- **Requirement 1**
List each distinct username that posts in the reveal bead thread, in order of first appearance.
- **Requirement 2**
Render the records as a numbered list, from their start down through the line containing "166L96 165V163L90 165L89", leaving out blank lines.

# The Rope Trick for Reveal Bead Installation



## Sir Mixalot (Jan 6, 2008)

Doing the rope trick on some inset baseboards using Trim Tex Reveal Bead for a 1/2″ reveal and Super Seal Gasket L Bead Tearaway along the newly porcelain tiled floors.






More details on my Video Blog- http://peckdrywallandpainting.com/the-rope-trick-trim-tex-reveal-bead-installation/


----------



## Tom Struble (Mar 2, 2007)

I don't know what that was but i'm a new subscriber!:clap:


----------



## Golden view (Feb 16, 2012)

If I did that I'd have 60% of the mud on the floor and end up hanging myself with the rope.


----------



## Sir Mixalot (Jan 6, 2008)

Tom Struble said:


> I don't know what that was but i'm a new subscriber!:clap:


:laughing: Thanks Tom!


----------



## overanalyze (Dec 28, 2010)

It looks like cement board was used on the bottom with maybe even some waterproofer? How durable to you think it will be? Very sleek look!!


----------



## Sir Mixalot (Jan 6, 2008)

overanalyze said:


> It looks like cement board was used on the bottom with maybe even some waterproofer? How durable to you think it will be? Very sleek look!!


Thanks. :thumbsup:
Yes you're exactly right. 1/2" Hardie Backerboard with Aqua Defense. The cement board is off of the floor 1/4" with the super seal gasket between it and the tile. 



















It is very durable. The beads were mud set in 90 Easy Sand wit Trim-Tex Powdered Mud Max added and fiberglass mesh drywall tape was bedded in over all of the mud legs.


----------



## overanalyze (Dec 28, 2010)

I really like it! The hardie backer is an excellent idea. Any special paint considerations to help it take abuse/cleaning long term?


----------



## Sir Mixalot (Jan 6, 2008)

overanalyze said:


> I really like it! The hardie backer is an excellent idea. Any special paint considerations to help it take abuse/cleaning long term?


It's looks unbelievable in person.:thumbup:
This is a 3000 sf condo renovation. All of the walls were knockdown texture that we skim coated over twice. 

Next we'll spray orange peel texture on all of the walls and curved ceilings a soffits we did. Then everything will be primed with an latex acrylic and painted with two coats of an interior/exterior latex acrylic satin finish.

- **Data provided**
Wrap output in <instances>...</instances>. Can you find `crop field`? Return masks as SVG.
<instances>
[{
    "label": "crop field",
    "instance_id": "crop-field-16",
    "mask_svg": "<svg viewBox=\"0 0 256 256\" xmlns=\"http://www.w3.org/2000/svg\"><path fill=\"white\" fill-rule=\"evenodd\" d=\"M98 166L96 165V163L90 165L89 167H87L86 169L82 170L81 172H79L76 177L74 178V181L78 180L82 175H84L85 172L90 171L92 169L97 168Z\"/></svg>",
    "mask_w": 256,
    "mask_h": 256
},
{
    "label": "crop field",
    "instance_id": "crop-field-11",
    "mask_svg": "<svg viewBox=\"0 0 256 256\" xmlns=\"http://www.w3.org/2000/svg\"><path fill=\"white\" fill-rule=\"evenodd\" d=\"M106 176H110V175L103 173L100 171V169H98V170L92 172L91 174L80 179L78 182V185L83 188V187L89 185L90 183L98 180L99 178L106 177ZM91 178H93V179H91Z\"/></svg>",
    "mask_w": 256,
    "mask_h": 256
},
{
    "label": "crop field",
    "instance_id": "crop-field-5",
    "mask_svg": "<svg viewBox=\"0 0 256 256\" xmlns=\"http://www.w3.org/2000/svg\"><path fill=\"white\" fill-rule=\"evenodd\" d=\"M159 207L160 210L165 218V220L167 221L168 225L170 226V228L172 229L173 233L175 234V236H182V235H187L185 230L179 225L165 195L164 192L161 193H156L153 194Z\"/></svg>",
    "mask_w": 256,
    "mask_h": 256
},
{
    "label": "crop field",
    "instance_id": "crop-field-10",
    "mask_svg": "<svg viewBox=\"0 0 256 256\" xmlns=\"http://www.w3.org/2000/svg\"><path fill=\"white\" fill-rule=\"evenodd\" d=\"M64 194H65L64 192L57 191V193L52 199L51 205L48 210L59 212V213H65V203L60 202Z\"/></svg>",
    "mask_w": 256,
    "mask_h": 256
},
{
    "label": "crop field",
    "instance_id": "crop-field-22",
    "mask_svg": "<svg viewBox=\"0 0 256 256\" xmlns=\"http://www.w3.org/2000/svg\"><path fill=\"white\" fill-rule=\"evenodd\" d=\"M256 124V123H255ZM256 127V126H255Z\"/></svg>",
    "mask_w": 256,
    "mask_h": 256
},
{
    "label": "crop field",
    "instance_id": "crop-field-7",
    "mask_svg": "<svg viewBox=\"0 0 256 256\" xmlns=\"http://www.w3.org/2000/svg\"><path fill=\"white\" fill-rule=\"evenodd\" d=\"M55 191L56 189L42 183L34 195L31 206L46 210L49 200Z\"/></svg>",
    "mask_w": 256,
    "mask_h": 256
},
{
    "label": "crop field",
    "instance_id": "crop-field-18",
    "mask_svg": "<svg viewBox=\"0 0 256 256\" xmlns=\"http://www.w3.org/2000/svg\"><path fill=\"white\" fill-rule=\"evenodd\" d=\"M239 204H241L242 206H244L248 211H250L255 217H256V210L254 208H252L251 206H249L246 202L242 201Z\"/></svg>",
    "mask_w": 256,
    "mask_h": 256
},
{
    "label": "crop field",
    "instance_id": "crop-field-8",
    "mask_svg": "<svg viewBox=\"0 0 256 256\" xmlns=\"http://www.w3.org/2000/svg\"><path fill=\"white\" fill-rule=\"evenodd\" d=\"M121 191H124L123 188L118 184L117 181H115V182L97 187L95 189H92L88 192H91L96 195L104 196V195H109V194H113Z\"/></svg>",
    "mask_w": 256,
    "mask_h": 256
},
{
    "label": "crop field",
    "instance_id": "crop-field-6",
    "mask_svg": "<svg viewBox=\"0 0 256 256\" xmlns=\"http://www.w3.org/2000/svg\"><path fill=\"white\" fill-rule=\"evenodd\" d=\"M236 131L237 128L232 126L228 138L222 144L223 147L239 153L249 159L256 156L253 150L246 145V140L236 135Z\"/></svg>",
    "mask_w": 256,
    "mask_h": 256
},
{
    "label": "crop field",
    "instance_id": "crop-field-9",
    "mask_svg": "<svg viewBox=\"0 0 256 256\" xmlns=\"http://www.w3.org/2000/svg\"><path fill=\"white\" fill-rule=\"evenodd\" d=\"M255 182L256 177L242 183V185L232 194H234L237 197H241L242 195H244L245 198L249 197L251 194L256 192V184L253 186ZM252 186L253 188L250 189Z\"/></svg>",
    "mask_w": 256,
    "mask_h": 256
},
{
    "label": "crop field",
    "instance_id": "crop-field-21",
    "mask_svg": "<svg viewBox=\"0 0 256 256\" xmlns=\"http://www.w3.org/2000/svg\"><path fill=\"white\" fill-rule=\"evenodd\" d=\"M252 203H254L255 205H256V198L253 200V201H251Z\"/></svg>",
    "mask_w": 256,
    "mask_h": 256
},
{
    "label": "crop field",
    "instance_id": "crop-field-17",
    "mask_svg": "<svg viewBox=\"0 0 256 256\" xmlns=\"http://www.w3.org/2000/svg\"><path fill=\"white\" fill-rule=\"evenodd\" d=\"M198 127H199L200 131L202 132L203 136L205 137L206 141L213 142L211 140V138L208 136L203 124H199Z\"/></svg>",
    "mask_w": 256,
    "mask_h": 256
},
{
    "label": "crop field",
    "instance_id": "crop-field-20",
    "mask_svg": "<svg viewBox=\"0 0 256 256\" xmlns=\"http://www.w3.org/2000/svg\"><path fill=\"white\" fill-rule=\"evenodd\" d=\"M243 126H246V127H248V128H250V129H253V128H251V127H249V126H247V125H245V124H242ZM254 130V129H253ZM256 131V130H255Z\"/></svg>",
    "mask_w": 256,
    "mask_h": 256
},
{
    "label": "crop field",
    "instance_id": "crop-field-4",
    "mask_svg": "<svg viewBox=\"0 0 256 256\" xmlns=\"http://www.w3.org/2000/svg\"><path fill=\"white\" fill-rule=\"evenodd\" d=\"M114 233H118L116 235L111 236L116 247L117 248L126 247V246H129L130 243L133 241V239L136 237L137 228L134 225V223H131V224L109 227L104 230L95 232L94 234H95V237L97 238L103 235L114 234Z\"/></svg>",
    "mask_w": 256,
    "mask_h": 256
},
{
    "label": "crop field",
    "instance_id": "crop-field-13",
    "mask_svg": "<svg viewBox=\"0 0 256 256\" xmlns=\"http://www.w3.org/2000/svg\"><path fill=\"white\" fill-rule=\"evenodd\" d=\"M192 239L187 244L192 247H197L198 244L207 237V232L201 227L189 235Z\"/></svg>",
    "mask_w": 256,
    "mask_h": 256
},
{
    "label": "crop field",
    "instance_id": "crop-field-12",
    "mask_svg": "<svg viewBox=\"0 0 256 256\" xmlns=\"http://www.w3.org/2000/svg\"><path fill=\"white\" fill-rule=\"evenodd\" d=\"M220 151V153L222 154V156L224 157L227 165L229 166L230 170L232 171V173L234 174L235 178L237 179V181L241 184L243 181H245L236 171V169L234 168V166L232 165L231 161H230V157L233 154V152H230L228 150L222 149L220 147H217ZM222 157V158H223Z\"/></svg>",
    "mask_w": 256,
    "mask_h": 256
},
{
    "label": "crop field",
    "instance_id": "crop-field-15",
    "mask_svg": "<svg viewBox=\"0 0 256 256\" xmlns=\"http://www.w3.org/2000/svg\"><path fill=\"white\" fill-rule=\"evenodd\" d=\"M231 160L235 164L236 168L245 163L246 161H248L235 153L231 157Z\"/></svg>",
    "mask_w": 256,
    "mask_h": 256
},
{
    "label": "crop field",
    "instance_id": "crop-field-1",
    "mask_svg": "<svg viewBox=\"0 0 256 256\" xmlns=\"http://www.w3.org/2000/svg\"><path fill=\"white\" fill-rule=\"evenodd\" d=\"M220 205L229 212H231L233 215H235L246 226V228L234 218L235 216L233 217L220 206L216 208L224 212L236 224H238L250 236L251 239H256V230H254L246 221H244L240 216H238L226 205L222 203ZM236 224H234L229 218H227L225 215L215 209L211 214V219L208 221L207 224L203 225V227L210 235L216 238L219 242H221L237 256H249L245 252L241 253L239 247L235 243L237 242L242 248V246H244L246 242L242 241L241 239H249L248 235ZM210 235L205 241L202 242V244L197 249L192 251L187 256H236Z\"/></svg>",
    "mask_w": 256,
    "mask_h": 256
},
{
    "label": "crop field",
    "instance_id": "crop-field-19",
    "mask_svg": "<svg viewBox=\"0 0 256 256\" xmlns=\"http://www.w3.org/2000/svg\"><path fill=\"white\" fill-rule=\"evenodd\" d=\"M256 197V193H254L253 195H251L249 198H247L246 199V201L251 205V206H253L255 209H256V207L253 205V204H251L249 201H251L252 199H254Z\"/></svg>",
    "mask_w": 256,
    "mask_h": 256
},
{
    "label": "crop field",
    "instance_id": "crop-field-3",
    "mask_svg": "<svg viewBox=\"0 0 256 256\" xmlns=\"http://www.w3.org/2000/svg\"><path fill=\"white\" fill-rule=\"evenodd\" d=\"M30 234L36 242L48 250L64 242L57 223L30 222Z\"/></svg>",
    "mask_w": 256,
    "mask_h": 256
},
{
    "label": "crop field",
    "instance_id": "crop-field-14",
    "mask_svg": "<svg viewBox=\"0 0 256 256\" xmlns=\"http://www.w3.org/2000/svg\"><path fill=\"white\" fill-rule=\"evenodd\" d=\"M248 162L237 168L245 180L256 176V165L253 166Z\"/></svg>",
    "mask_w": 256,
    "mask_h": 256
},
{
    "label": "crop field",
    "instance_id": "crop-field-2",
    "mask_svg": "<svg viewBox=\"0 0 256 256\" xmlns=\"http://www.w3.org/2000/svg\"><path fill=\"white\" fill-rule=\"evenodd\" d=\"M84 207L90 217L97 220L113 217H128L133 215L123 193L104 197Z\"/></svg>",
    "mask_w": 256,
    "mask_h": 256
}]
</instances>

- **Problem solution 1**
1. Sir Mixalot
2. Tom Struble
3. Golden view
4. overanalyze

- **Problem solution 2**
1. Wrap output in <instances>...</instances>. Can you find `crop field`? Return masks as SVG.
2. <instances>
3. [{
4.     "label": "crop field",
5.     "instance_id": "crop-field-16",
6.     "mask_svg": "<svg viewBox=\"0 0 256 256\" xmlns=\"http://www.w3.org/2000/svg\"><path fill=\"white\" fill-rule=\"evenodd\" d=\"M98 166L96 165V163L90 165L89 167H87L86 169L82 170L81 172H79L76 177L74 178V181L78 180L82 175H84L85 172L90 171L92 169L97 168Z\"/></svg>",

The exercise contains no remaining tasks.